Speaking of whom, yesterday Iz was aghast when I asked her if she intentionally disobeys direct requests so that we will give her negative attention because she's not getting enough of the positive kind. "YES," she said, after she'd recovered her composure, "you give Leelo and Mali ALL the attention!" She then outlined what would be her perfect Mommy-and-Iz day, which would take place in SF: Fries in Hayes Valley, desserts at Citizen Cake, walk to City Hall, go to the Exploratorium, drive across the GG bridge, and maybe go to the Zoo.

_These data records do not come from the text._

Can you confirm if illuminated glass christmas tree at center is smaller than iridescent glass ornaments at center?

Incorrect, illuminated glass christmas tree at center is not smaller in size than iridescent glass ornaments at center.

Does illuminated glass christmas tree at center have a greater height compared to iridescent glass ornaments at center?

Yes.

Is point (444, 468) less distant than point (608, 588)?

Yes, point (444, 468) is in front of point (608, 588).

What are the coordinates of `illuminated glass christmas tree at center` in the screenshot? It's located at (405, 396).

I think it's doable. Will have to chat with Seymour about making this happen. Also I think she should give up piano. She's not really that into it and her life is nuts and pressure-filled enough. Aikido and Spanish are more than sufficient; probably too much, really, on top of her very intense school.
The kids' fall schedules. Gack. Haven't even figured out what we're going to do for Leo's home program, how I'm possibly going to get all the kids to their three separate schools in three far-flung locations AT THE SAME TIME, how we are going to manage afternoons, what we are going to do in the afternoons when it gets too cold to swim.
As I said, this is my fret space. If you actually called me up and asked me how I was doing, I would say, "Fine." I think (hope) I even did a pretty good job of being a sympathetic listener to my SIL Bree who called up this afternoon (in the middle of Leelo's shitfest) freaking and rightfully so, about the fact that her older girl, Leanne, just got diagnosed with a mild form of epilep5y. Which almost always hits siblings, and Leanne's has a four-year-old sister. And is carried in families--perhaps it's time for another Leelo MRI or EEG?. I remember how terrifying Iz's febrile seizures were--one time she was altered, and terrified, for hours--and cannot imagine that articles like this are making Bree feel any better. I didn't tell her about a single thing that was going on at our house. Not the time.
Think good thoughts for us, and my niece. And Seymour, who will be thirty-eight tomorrow.